Várias das postagens anti-indígenas, queima da Whipala e agressões a apoiadores do MAS são atribuídas ao Comitê Cívico de Santa Cruz. Em 2019, a organização era liderada por Luis Fernando Camacho, um dos articuladores do golpe, que mantém relação estreita com o governo brasileiro e é candidato a presidente nas próximas eleições bolivianas.

Gamez acusa Jair Bolsonaro e Mauricio Macri, ex-presidente da Argentina, de participarem do golpe de 2019. Para Alpacino Mojica, o processo não foi coordenado por atores sul-americanos: “A responsabilidade é dos Estados Unidos e das transnacionais que pretendem se apoderar do lítio boliviano”.

O sul da Bolívia possui a maior reserva mundial de lítio, metal alcalino é usado para fabricação de baterias.

:: Leia também: "Vamos dar golpe em quem quisermos", diz Elon Musk, dono da Tesla, sobre a Bolívia ::

Perspectivas

Após a renúncia de Morales, a presidência foi assumida interinamente pela ex-senadora Jeanine Áñez, opositora do MAS. Ela descumpriu a promessa de convocar eleições em 120 dias e autorizou outros três adiamentos da data de votação, utilizando a pandemia do coronavírus como argumento.

O pleito está previsto para 18 de outubro. Além de Áñez e Camacho, a direita boliviana tem como principal representante o ex-presidente Carlos Mesa. Em todas as pesquisas, os três aparecem atrás de Arce, ex-ministro da Economia de Morales e considerado um dos responsáveis pelo crescimento do PIB boliviano.

A campanha eleitoral começou formalmente no último dia 6. “Fizemos uma caravana extraordinária com Arce por todos os bairros cruceños, e foi impressionante a quantidade de pessoas nos acompanhando nas ruas às oito da manhã”, ressalta Choquerive. Na ocasião, cinco veículos de apoiadores do MAS foram destruídos. “Estamos preparados para os ataques da direita, porque Santa Cruz é o berço da direita boliviana. Mas não vamos responder na mesma moeda”, finaliza.

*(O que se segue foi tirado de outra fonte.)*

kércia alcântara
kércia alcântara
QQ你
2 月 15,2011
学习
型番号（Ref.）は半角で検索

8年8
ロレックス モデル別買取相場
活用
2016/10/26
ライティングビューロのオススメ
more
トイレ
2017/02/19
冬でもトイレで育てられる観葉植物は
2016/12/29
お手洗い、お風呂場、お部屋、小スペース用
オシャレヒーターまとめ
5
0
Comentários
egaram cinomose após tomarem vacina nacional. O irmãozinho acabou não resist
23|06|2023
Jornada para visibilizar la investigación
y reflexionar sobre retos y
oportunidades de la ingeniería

Para Mojica, fazer uma campanha limpa e honesta é a reação mais adequada à perseguição sofrida desde o golpe. “Chegamos onde chegamos pela via democrática, do crescimento, desenvolvimento. Não vamos abrir mão desses valores. Voltaremos ao governo porque somos o único instrumento político que tem um projeto claro para o povo boliviano”, afirma.

“O início da campanha reafirmou que a maioria das pessoas está com Arce e confia que vamos recuperar a estabilidade econômica, que foi construída ao longo de 14 anos e comprometida após o golpe de Estado”, finaliza o ex-candidato.

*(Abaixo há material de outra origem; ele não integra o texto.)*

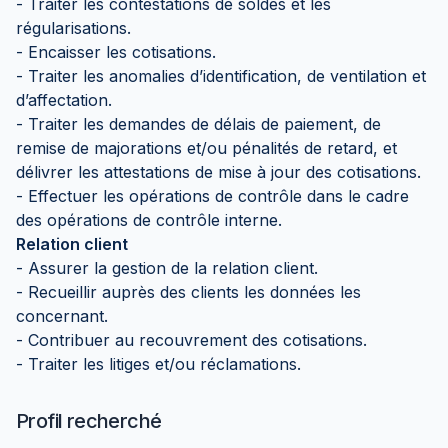
- Traiter les contestations de soldes et les
régularisations.
- Encaisser les cotisations.
- Traiter les anomalies d’identification, de ventilation et
d’affectation.
- Traiter les demandes de délais de paiement, de
remise de majorations et/ou pénalités de retard, et
délivrer les attestations de mise à jour des cotisations.
- Effectuer les opérations de contrôle dans le cadre
des opérations de contrôle interne.
Relation client
- Assurer la gestion de la relation client.
- Recueillir auprès des clients les données les
concernant.
- Contribuer au recouvrement des cotisations.
- Traiter les litiges et/ou réclamations.
Profil recherché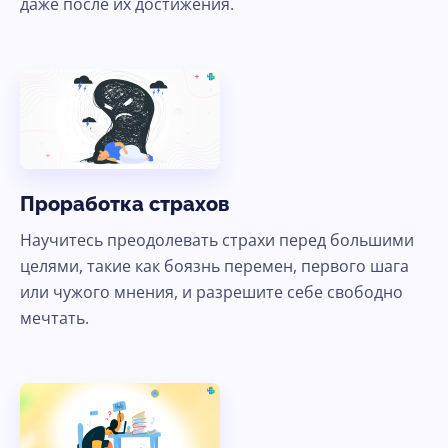
даже после их достижения.
Ясно, продолжить
Проработка страхов
Научитесь преодолевать страхи перед большими
целями, такие как боязнь перемен, первого шага
или чужого мнения, и разрешите себе свободно
мечтать.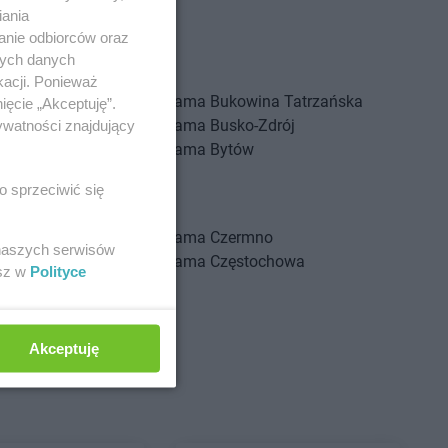
iania
anie odbiorców oraz
nych danych
stów
kacji. Ponieważ
szkowy
Gama
Bukowina Tatrzańska
ięcie „Akceptuję”.
ewice
Gama
Busko-Zdrój
ywatności znajdujący
ica
Gama
Bytów
i
o sprzeciwić się
ć Kujawski
a
Gama
Czermno
 naszych serwisów
a Góra
Gama
Częstochowa
esz w
Polityce
olas
Akceptuję
ry-Plac
Gama
Dzierzążnia
gowa
oszyn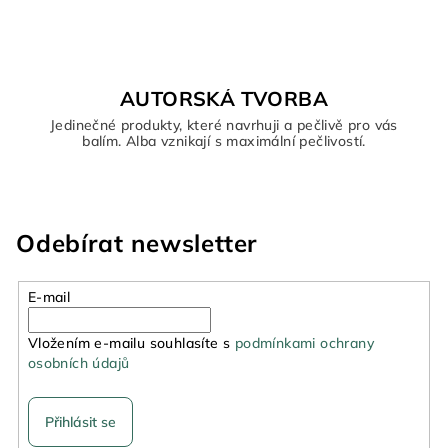
AUTORSKÁ TVORBA
Jedinečné produkty, které navrhuji a pečlivě pro vás
balím. Alba vznikají s maximální pečlivostí.
Odebírat newsletter
E-mail
Vložením e-mailu souhlasíte s
podmínkami ochrany
osobních údajů
Přihlásit se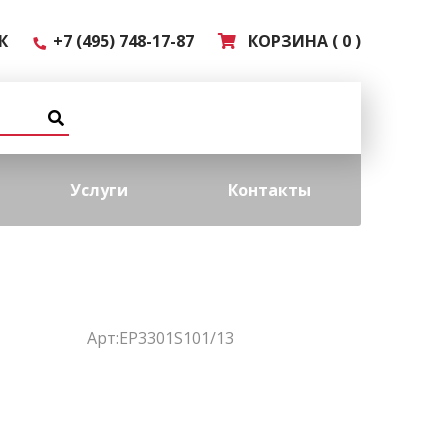
К
+7 (495) 748-17-87
КОРЗИНА ( 0 )
Услуги
Контакты
Арт:EP3301S101/13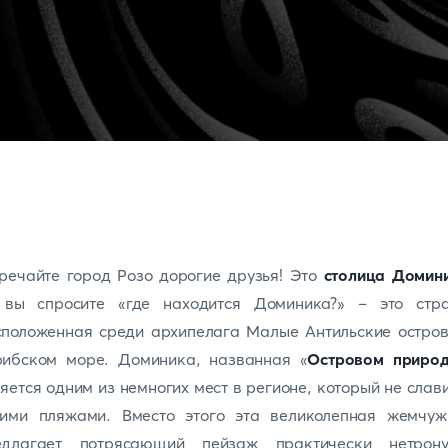
речайте город Розо дорогие друзья! Это
столица Домин
 вы спросите «где находится Доминика?» – это стра
сположенная среди архипелага Малые Антильские остров
рибском море. Доминика, названная «
Островом приро
яется одним из немногих мест в регионе, который не слав
оими пляжами. Вместо этого эта великолепная жемчуж
едлагает потрясающий пейзаж практически нетрону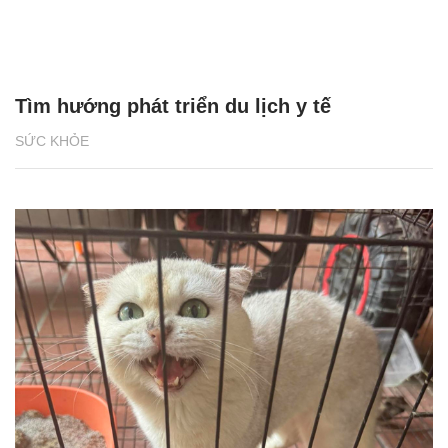
Tìm hướng phát triển du lịch y tế
SỨC KHỎE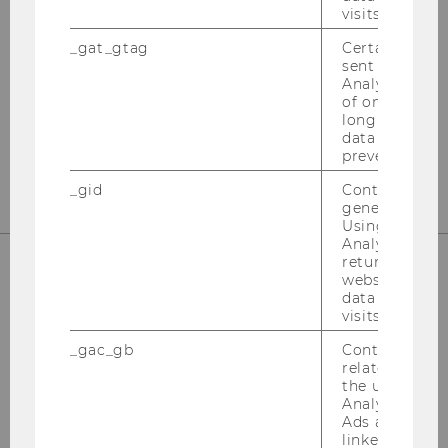
International Tax Law
visits.
Departmentbuilding D3, 2nd Floor
_gat_gtag
Certain data i
sent to Googl
Welthandelsplatz 1
Analytics a 
1020
Vienna
of once per m
long as it is s
Tel:
+43-1-31336-4890
data transfers
E-Mail:
officetaxlaw@wu.ac.at
prevented.
_gid
Contains a r
generated use
Using this ID
Analytics can
returning use
website and 
data from pre
UNSERE SOCIAL MEDIA KANÄLE
visits.
_gac_gb
Contains cam
related infor
the user. If G
Instagram
LinkedIn
Analytics and
Ads accounts 
linked, the co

Rafael Gamez pondera que a violência contra integrantes do MAS não ocorre só em Santa Cruz. “Em Potosí [na região dos Andes], também queimaram carros e bandeiras no dia 10, durante a abertura da campanha”, lembra.

“Temos muito medo de que agora, sim, ocorra uma fraude. Não confiamos no Tribunal Supremo Eleitoral da Bolívia que foi montado após o golpe”, acrescenta Gamez. “Estamos lutando para que observadores internacionais da ONU [Organização das Nações Unidas] e da União Europeia acompanhem as eleições, porque não confiamos na OEA.”

Morales foi impedido de concorrer às eleições para o Senado, no último dia 8, por não ter residência comprovada na Bolívia nos últimos dois anos. O ex-presidente continua exilado na Argentina, onde atua como chefe nacional de campanha do MAS.

A reportagem tentou contato com o Comitê Cívico de Santa Cruz e com a presidenta interina Jeanine Áñez para comentar as acusações, mas não obteve retorno.